Each entry is to be retyped exactly as it appears. Leave the images out.

Records from a data source:
^^^^^^^^

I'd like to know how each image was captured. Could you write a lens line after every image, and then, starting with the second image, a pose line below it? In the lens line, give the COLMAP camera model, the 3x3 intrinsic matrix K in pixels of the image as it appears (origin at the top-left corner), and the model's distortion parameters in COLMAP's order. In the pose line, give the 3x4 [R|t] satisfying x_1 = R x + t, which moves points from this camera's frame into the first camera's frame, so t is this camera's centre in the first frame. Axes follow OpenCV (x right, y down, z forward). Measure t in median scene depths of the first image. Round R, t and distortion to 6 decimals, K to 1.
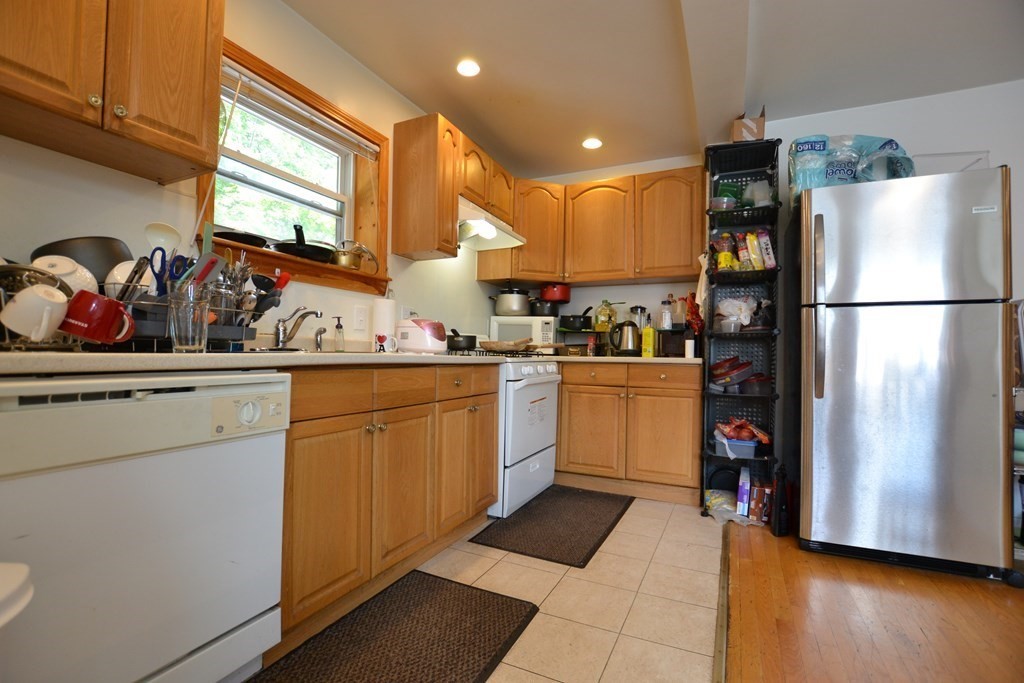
lens RADIAL K [[456.7, 0, 508.6], [0, 456.7, 351.3], [0, 0, 1]] dist [-0.027196, 0.000487]
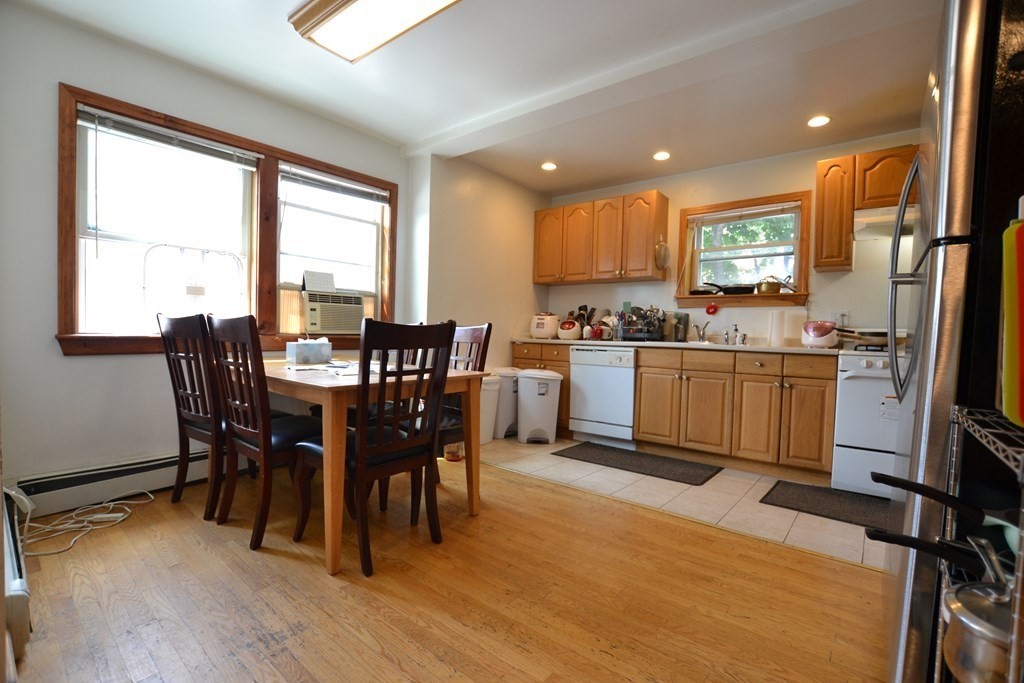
lens RADIAL K [[456.7, 0, 508.6], [0, 456.7, 351.3], [0, 0, 1]] dist [-0.027196, 0.000487]
pose [[-0.232207, 0.010990, -0.972604, 1.316854], [-0.025773, 0.999516, 0.017447, 0.018052], [0.972325, 0.029118, -0.231811, 0.455394]]
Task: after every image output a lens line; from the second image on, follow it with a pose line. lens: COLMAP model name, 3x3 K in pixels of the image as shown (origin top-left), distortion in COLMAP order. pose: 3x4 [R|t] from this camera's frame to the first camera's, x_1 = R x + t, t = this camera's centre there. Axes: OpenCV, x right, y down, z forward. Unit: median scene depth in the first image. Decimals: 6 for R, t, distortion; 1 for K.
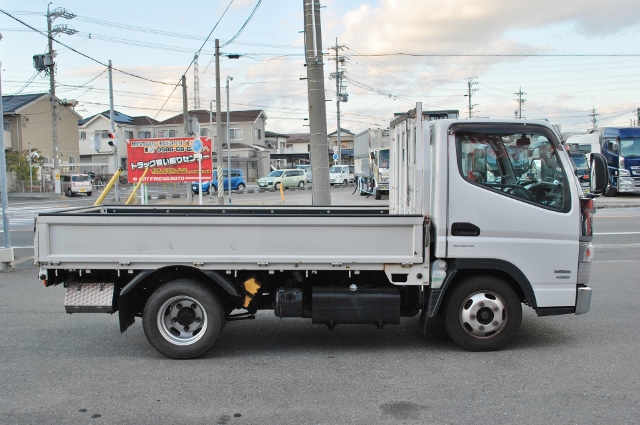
lens RADIAL K [[621.4, 0, 320.0], [0, 621.4, 212.5], [0, 0, 1]] dist [-0.060659, 0.001780]
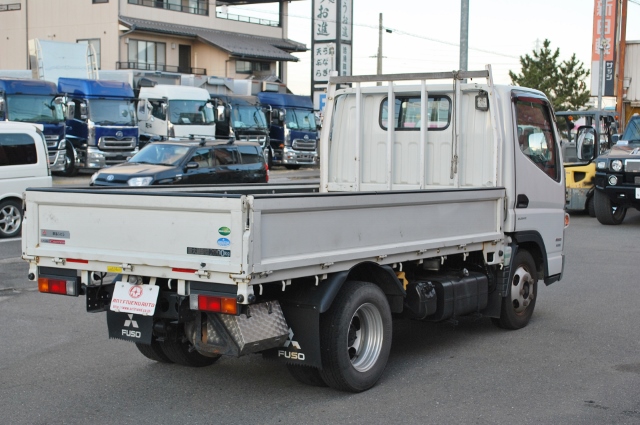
lens RADIAL K [[1037.7, 0, 320.0], [0, 1037.7, 212.5], [0, 0, 1]] dist [0.003205, 0.005450]
pose [[0.572238, -0.038657, 0.819176, -1.257054], [0.036644, 0.999096, 0.021550, -0.001527], [-0.819269, 0.017687, 0.573137, 0.332064]]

^^^^^^^^

* Exercise response:
I'd like to know how each image was captured. Could you write a lens line after every image, and then, starting with the second image, a pose line below it? In the lens line, give the COLMAP camera model, the 3x3 intrinsic matrix K in pixels of the image as it appears (origin at the top-left corner), and the model's distortion parameters in COLMAP's order. In the pose line, give the 3x4 [R|t] satisfying x_1 = R x + t, which moves points from this camera's frame into the first camera's frame, so t is this camera's centre in the first frame. Axes follow OpenCV (x right, y down, z forward). Measure t in median scene depths of the first image. Round R, t and distortion to 6 decimals, K to 1.
lens RADIAL K [[456.7, 0, 508.6], [0, 456.7, 351.3], [0, 0, 1]] dist [-0.027196, 0.000487]
lens RADIAL K [[456.7, 0, 508.6], [0, 456.7, 351.3], [0, 0, 1]] dist [-0.027196, 0.000487]
pose [[-0.232207, 0.010990, -0.972604, 1.316854], [-0.025773, 0.999516, 0.017447, 0.018052], [0.972325, 0.029118, -0.231811, 0.455394]]
Task: after every image output a lens line; from the second image on, follow it with a pose line. lens: COLMAP model name, 3x3 K in pixels of the image as shown (origin top-left), distortion in COLMAP order. pose: 3x4 [R|t] from this camera's frame to the first camera's, x_1 = R x + t, t = this camera's centre there. Axes: OpenCV, x right, y down, z forward. Unit: median scene depth in the first image. Decimals: 6 for R, t, distortion; 1 for K.
lens RADIAL K [[621.4, 0, 320.0], [0, 621.4, 212.5], [0, 0, 1]] dist [-0.060659, 0.001780]
lens RADIAL K [[1037.7, 0, 320.0], [0, 1037.7, 212.5], [0, 0, 1]] dist [0.003205, 0.005450]
pose [[0.572238, -0.038657, 0.819176, -1.257054], [0.036644, 0.999096, 0.021550, -0.001527], [-0.819269, 0.017687, 0.573137, 0.332064]]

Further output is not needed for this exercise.